Comentário gerado por IA. É um apoio ao estudo, ancorado em fontes, mas pode conter imprecisões — confira sempre na fonte oficial (lei, súmula, edital e gabarito da banca). Encontrou um erro? Use “Reportar”.

Perícia por dependência química na psiquiatria forense

Gabarito: letra C. A alternativa C descreve corretamente os elementos que o perito deve avaliar em um caso de dependência química, abrangendo desde a instalação da dependência até a motivação para o delito, em consonância com a prática forense. As demais alternativas apresentam erros conceituais ou de previsão legal.

A banca testa o conhecimento sobre os procedimentos periciais em psiquiatria forense, especialmente a avaliação da imputabilidade em dependentes químicos e os efeitos da intoxicação penal.

  1. 1Instalação da dependência
  2. 2Quantidades consumidas
  3. 3Fatores desencadeantes
  4. 4Última dose antes do crime
  5. 5Sintomas de abstinência
  6. 6Motivação para o delito
LEVEL · soulevel.com.br

Alternativa A — ❌ Incorreta

A lista apresentada inclui cafeína e chocolate, que não são considerados substâncias capazes de causar dependência nos termos da Lei de Drogas (Lei 11.343/2006) e da Classificação Internacional de Doenças (CID-10).
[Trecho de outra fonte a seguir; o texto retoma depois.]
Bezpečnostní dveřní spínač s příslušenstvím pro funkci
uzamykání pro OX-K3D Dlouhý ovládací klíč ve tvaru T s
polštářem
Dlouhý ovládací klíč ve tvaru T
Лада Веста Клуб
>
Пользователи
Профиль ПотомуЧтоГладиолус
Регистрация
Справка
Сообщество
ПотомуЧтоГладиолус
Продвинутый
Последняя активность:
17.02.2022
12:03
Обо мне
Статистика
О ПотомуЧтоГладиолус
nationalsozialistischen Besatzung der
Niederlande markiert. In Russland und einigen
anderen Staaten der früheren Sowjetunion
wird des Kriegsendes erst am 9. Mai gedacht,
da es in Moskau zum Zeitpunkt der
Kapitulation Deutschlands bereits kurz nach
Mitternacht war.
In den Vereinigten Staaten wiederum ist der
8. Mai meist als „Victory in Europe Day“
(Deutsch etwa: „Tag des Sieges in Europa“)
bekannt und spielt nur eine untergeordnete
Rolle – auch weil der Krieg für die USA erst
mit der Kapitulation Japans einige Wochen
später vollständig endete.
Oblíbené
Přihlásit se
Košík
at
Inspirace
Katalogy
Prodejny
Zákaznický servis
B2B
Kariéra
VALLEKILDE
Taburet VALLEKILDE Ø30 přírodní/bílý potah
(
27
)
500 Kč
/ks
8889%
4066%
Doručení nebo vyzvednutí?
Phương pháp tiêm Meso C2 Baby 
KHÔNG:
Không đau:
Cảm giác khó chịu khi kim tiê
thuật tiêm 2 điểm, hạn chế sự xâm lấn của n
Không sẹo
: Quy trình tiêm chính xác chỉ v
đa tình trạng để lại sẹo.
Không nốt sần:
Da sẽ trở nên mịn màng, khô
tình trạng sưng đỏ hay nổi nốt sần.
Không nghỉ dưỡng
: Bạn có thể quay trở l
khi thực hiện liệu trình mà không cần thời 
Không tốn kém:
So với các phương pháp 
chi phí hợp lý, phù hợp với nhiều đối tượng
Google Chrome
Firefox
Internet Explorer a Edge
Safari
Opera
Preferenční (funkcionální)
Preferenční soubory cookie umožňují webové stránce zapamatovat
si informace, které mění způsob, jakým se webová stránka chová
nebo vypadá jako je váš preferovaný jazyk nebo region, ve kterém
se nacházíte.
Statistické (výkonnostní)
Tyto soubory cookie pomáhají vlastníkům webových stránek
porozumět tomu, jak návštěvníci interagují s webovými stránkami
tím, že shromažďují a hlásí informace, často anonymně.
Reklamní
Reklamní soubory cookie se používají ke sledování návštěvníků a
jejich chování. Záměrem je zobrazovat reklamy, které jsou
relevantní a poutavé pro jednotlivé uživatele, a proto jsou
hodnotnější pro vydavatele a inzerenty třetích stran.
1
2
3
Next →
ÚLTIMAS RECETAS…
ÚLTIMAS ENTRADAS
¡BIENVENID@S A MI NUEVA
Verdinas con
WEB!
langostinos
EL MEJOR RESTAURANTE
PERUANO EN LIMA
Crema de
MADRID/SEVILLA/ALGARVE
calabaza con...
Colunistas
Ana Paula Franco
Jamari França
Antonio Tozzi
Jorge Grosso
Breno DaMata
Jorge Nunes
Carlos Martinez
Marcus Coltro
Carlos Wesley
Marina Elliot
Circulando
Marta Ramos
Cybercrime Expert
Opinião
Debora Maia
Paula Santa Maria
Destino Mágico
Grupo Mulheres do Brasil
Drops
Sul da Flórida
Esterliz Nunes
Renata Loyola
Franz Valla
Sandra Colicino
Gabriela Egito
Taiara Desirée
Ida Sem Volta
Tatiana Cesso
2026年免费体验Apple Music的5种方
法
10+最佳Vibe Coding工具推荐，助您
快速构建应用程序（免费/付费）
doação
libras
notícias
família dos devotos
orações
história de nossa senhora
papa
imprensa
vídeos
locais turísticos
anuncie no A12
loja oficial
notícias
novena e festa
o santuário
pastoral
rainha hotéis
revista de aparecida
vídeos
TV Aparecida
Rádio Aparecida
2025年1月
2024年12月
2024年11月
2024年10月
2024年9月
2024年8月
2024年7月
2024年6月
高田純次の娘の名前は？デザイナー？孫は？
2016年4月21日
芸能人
As substâncias que geram dependência química são aquelas classificadas como drogas ilícitas ou lícitas com potencial de abuso (álcool, tabaco, sedativos, etc.), mas chocolate e cafeína não se enquadram como "LD" (provavelmente referência à Lei de Drogas).
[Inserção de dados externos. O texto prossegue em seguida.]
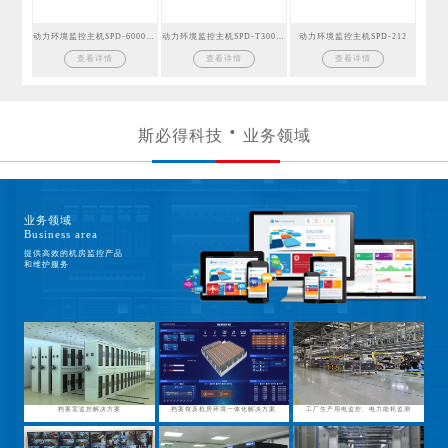
动力环境监控主机SPD-6000GSM
动力环境监控主机SPD-T300GSM
动力环境监控主机SPD-212
查看详情
查看详情
查看详情
斯必得科技
业务领域
业务领域
Business area
提供高效的机房监控产品
和维护服务
档案室监控解决方案
档案馆及机房环境一体化解决方案
工厂生产用电监控、电力能耗监测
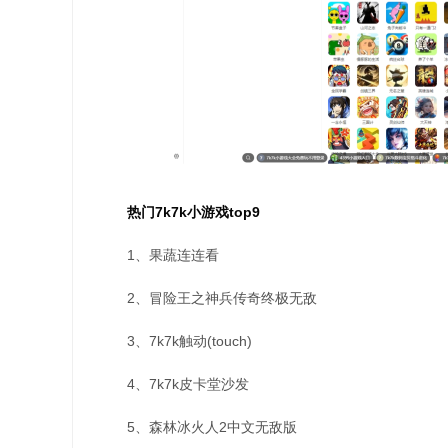
热门7k7k小游戏top9
1、果蔬连连看
2、冒险王之神兵传奇终极无敌
3、7k7k触动(touch)
4、7k7k皮卡堂沙发
5、森林冰火人2中文无敌版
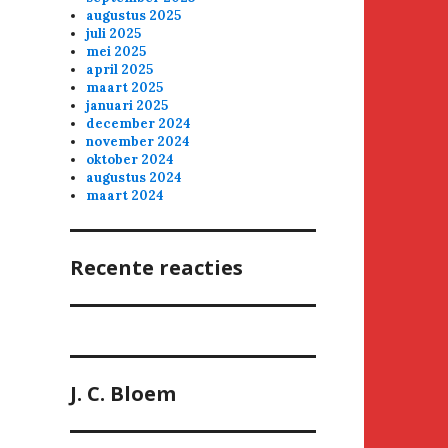
augustus 2025
juli 2025
mei 2025
april 2025
maart 2025
januari 2025
december 2024
november 2024
oktober 2024
augustus 2024
maart 2024
Recente reacties
J. C. Bloem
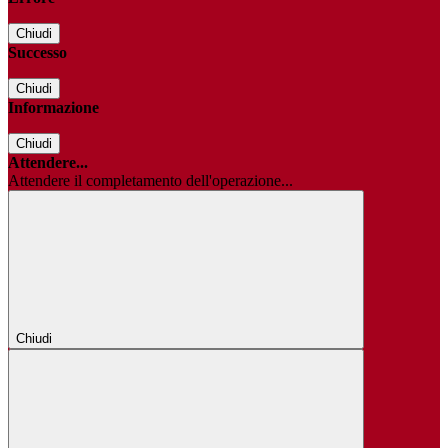
Chiudi
Successo
Chiudi
Informazione
Chiudi
Attendere...
Attendere il completamento dell'operazione...
Chiudi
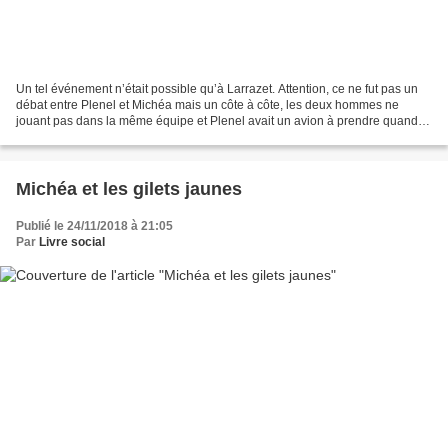
Un tel événement n’était possible qu’à Larrazet. Attention, ce ne fut pas un
débat entre Plenel et Michéa mais un côte à côte, les deux hommes ne
jouant pas dans la même équipe et Plenel avait un avion à prendre quand
Michéa avait à prendre… la parole....
Michéa et les gilets jaunes
Publié le 24/11/2018 à 21:05
Par
Livre social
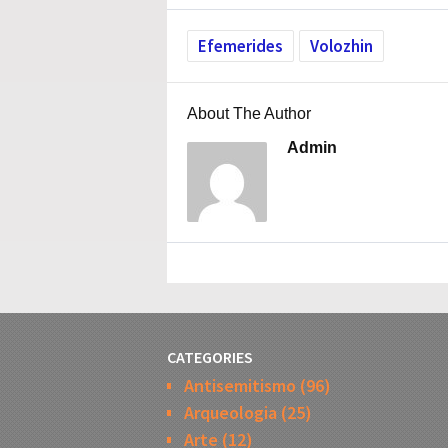
Efemerides
Volozhin
About The Author
Admin
CATEGORIES
Antisemitismo
(96)
Arqueologia
(25)
Arte
(12)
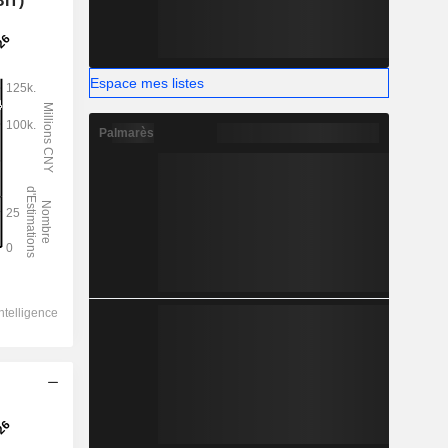
BIT)
Espace mes listes
Palmarès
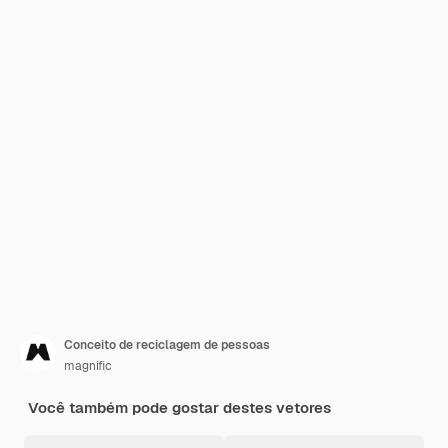
Conceito de reciclagem de pessoas
magnific
Você também pode gostar destes vetores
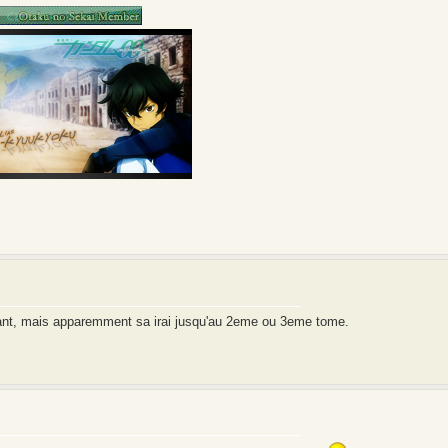
nstant, mais apparemment sa irai jusqu'au 2eme ou 3eme tome.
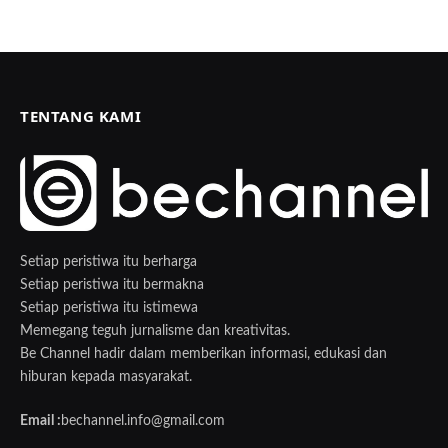
TENTANG KAMI
Setiap peristiwa itu berharga
Setiap peristiwa itu bermakna
Setiap peristiwa itu istimewa
Memegang teguh jurnalisme dan kreativitas.
Be Channel hadir dalam memberikan informasi, edukasi dan
hiburan kepada masyarakat.
Email :
bechannel.info@gmail.com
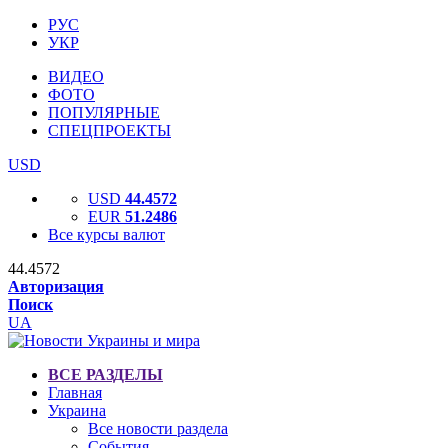
РУС
УКР
ВИДЕО
ФОТО
ПОПУЛЯРНЫЕ
СПЕЦПРОЕКТЫ
USD
USD
44.4572
EUR
51.2486
Все курсы валют
44.4572
Авторизация
Поиск
UA
ВСЕ РАЗДЕЛЫ
Главная
Украина
Все новости раздела
События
Alternativa B — ❌ Incorreta

Ao contrário do afirmado, o perito deve sim verificar a existência de transtorno mental e examinar a capacidade de entendimento e determinação do agente à época do fato, tanto na avaliação de imputabilidade penal quanto na perícia por dependência química. O art. 26 do Código Penal trata da inimputabilidade por doença mental, e o art. 28, §1º, menciona a isenção de pena por embriaguez completa proveniente de caso fortuito ou força maior, exigindo a análise pericial desses elementos.
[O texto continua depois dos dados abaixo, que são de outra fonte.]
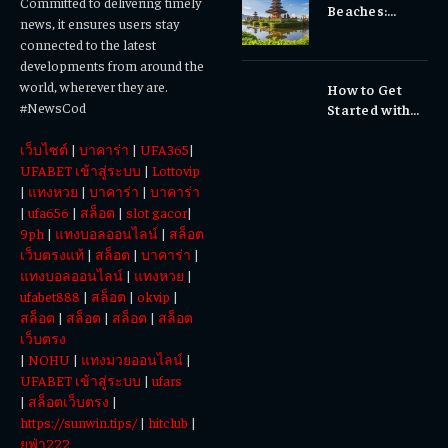
Committed to delivering timely
Beaches:
Dental Care
news, it ensures users stay
Temples,
Matters
connected to the latest
Waterfalls &
developments from around the
Cultural
world, wherever they are.
How to Get
Experiences
#NewsCod
Started with
Totowin88
เว็บไซต์
|
บาคาร่า
|
UFA365
|
Today
UFABET เข้าสู่ระบบ
|
Lottovip
|
แทงหวย
|
บาคาร่า
|
บาคาร่า
|
ufa656
|
สล็อต
|
slot gacor
|
9ph
|
แทงบอลออนไลน์
|
สล็อต
เว็บตรงแท้
|
สล็อต
|
บาคาร่า
|
แทงบอลออนไลน์
|
แทงหวย
|
ufabet888
|
สล็อต
|
okvip
|
สล็อต
|
สล็อต
|
สล็อต
|
สล็อต
เว็บตรง
|
NOHU
|
แทงมวยออนไลน์
|
UFABET เข้าสู่ระบบ
|
ufars
|
สล็อตเว็บตรง
|
https://sunwin.tips/
|
hitclub
|
ยูฟ่า222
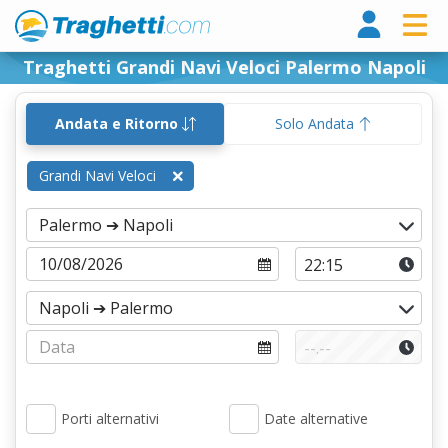
Tragh
Traghetti Grandi Navi Veloci Palermo Napoli
Andata e Ritorno
Solo Andata
Grandi Navi Veloci
Porti alternativi
Date alternative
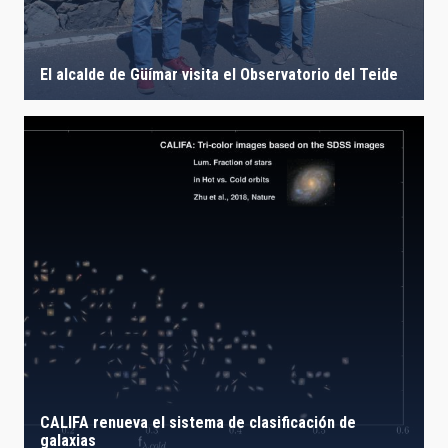
El alcalde de Güímar visita el Observatorio del Teide
CALIFA renueva el sistema de clasificación de
galaxias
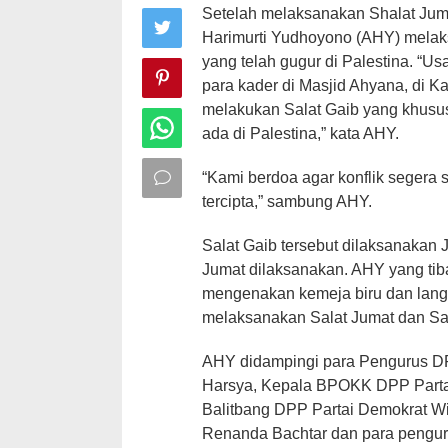
Setelah melaksanakan Shalat Jum
Harimurti Yudhoyono (AHY) melak
yang telah gugur di Palestina. “
para kader di Masjid Ahyana, di K
melakukan Salat Gaib yang khusus
ada di Palestina,” kata AHY.
“Kami berdoa agar konflik segera 
tercipta,” sambung AHY.
Salat Gaib tersebut dilaksanakan 
Jumat dilaksanakan. AHY yang tib
mengenakan kemeja biru dan lang
melaksanakan Salat Jumat dan Sal
AHY didampingi para Pengurus DPP
Harsya, Kepala BPOKK DPP Parta
Balitbang DPP Partai Demokrat W
Renanda Bachtar dan para pengur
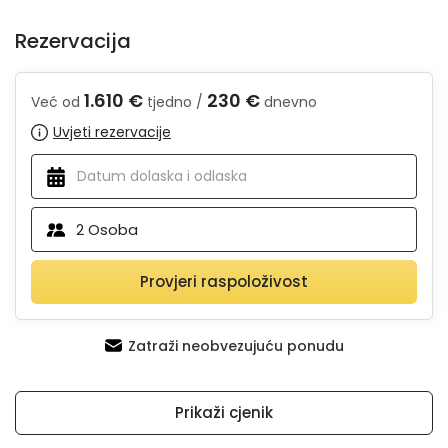
Rezervacija
1.610 €
230 €
Već od
tjedno /
dnevno
Uvjeti rezervacije
2
Osoba
Provjeri raspoloživost
Zatraži neobvezujuću ponudu
Prikaži cjenik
Alternativa C — ✅ Correta ⟵ GABARITO

Esta alternativa descreve de forma precisa e completa os fatores que devem ser examinados pelo perito em um caso de dependência química: instalação da dependência, quantidades consumidas, fatores desencadeantes, última dose antes do crime, sintomas de abstinência e motivação para o delito. Essa abordagem é essencial para determinar a imputabilidade penal e a relação entre o uso da substância e o crime praticado.

Alternativa D — ❌ Incorreta

O princípio do actio libera in causa estabelece exatamente o oposto: aquele que voluntariamente se coloca em estado de intoxicação (ação livre na causa) não pode invocar a inimputabilidade decorrente dessa intoxicação para eximir-se de responsabilidade penal. O art. 28, II, do Código Penal dispõe que a embriaguez voluntária ou culposa não exclui a imputabilidade. A alegação de que a pessoa foi coagida a usar a substância é falsa, pois coação configuraria força maior.

Art. 28CP

Art. 28 — "Não excluem a imputabilidade penal: ... II — a embriaguez, voluntária ou culposa, pelo álcool ou substância de efeitos análogos."

Alternativa E — ❌ Incorreta

O caso fortuito (ingestão acidental) e a força maior (ingestão sob coação) são expressamente previstos em lei, conforme o art. 28, §§ 1º e 2º, do Código Penal. Além disso, não são comuns; são situações excepcionais. A alternativa afirma o contrário, incorrendo em erro.

Gabarito: letra C. A única alternativa que reflete corretamente a prática pericial em psiquiatria forense é a C.